Conditional exchange is the process of changing a material conditional into a disjunction, and works by changing this:
P → Q
~P ∨ Q
How can we justify this? The truth tables for each of the statements are exactly the same. Saying that P implies Q is logically equivalent to saying that P is not the case or Q is the case. The language around some of the or statements can get tricky, which is why we use the formalism instead. We can see this in use in an example, pulled from the characters of Maurice Sendak’s “Where the Wild Things Are”. Because that book is awesome. If you haven’t read it, the upshot is that Max, a bit of a wild child, travels to the land of the Wild Things and becomes their king. But he gets lonely, and misses his home, and gives up being king to go home and eat a good dinner. I have in no way done it justice, and if you really can’t wait to read it, check out this great reading. Anyway, while Max was sitting under the tree feeling lonely, his train of thought might have gone something like this.
1. I will either not go, or be loved. (~G ∨ L)
2. I will go. (G)
3. Therefore, I will be loved. (L)
Well, there’s no rule of inference that leads to that conclusion from those premises. We have to use conditional exchange.
4. If I go, then I will be loved. (G → L) Conditional Exchange from 1
5. Therefore I will be loved. (L) Modus Ponens from 2 and 4.

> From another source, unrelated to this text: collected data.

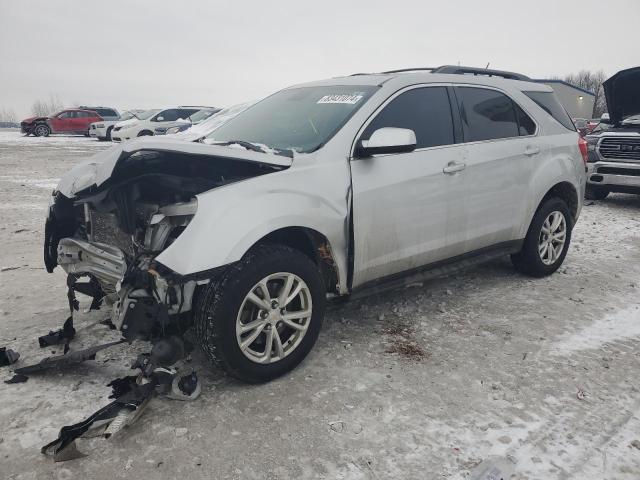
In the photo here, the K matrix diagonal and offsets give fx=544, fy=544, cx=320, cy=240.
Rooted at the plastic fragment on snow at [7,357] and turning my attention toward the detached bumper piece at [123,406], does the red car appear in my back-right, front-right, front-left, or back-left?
back-left

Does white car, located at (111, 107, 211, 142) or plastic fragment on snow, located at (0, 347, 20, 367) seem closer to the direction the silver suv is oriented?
the plastic fragment on snow

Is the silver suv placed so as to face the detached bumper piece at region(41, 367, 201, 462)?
yes

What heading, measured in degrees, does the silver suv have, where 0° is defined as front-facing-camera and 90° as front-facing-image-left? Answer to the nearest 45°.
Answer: approximately 45°

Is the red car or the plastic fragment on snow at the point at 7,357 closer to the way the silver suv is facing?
the plastic fragment on snow

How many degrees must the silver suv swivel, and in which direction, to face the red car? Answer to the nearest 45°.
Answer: approximately 90° to its right

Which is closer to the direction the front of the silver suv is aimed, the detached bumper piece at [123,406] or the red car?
the detached bumper piece

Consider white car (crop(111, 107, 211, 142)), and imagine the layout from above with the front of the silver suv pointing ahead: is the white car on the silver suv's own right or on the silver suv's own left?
on the silver suv's own right

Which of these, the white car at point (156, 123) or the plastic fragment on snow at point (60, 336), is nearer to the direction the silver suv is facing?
the plastic fragment on snow

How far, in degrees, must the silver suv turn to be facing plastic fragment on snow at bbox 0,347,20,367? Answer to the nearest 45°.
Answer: approximately 45° to its right

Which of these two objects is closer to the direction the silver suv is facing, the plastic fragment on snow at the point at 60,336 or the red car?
the plastic fragment on snow
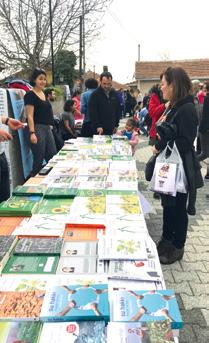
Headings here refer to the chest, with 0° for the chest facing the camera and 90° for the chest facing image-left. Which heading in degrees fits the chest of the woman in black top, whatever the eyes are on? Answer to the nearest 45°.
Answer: approximately 315°

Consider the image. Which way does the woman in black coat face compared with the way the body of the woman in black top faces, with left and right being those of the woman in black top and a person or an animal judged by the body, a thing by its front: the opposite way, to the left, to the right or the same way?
the opposite way

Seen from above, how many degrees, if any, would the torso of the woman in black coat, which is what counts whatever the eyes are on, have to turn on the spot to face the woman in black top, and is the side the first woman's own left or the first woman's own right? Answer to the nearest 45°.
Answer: approximately 45° to the first woman's own right

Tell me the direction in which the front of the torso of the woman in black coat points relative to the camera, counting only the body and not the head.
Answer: to the viewer's left

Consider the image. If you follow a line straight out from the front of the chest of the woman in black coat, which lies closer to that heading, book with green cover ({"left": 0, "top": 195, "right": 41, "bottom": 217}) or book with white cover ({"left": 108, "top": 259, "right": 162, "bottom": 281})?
the book with green cover

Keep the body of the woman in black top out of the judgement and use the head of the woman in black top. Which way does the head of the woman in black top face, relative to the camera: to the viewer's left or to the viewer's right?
to the viewer's right

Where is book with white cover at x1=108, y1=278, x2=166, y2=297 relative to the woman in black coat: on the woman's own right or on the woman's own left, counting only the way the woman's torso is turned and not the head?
on the woman's own left

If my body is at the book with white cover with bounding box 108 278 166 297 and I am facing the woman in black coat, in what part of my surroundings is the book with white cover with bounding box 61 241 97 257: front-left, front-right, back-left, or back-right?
front-left

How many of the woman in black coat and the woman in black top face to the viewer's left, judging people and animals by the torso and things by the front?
1
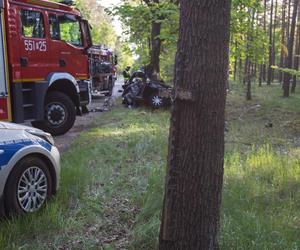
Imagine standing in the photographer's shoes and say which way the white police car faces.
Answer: facing away from the viewer and to the right of the viewer

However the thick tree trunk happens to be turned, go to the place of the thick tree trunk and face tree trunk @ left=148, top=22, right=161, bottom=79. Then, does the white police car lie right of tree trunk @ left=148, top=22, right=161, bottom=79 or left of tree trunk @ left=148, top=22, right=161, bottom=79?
left

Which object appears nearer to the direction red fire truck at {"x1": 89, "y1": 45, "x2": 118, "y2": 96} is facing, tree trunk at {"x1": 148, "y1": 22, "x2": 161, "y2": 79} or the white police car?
the tree trunk

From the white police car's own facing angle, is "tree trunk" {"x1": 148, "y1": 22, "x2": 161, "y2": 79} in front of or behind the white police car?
in front

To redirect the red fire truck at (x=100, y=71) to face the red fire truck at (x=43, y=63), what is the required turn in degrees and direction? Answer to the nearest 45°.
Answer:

Max’s logic is valid after all. And to spoil the ending, it was also sound. He ate a delicious dinner, and lived happily ever after. Maurice Sendak died this week, but he’ll live on through all the kids he moved with his book, and I’m one of those. Or at least, I enjoy a good rumpus now and again. And a good dinner. Anyway, thanks for reading, and I’ll leave you with a slightly more complicated proof this week.
1. L ∨ ~D
2. D ∨ D
3. (L ∨ S) → G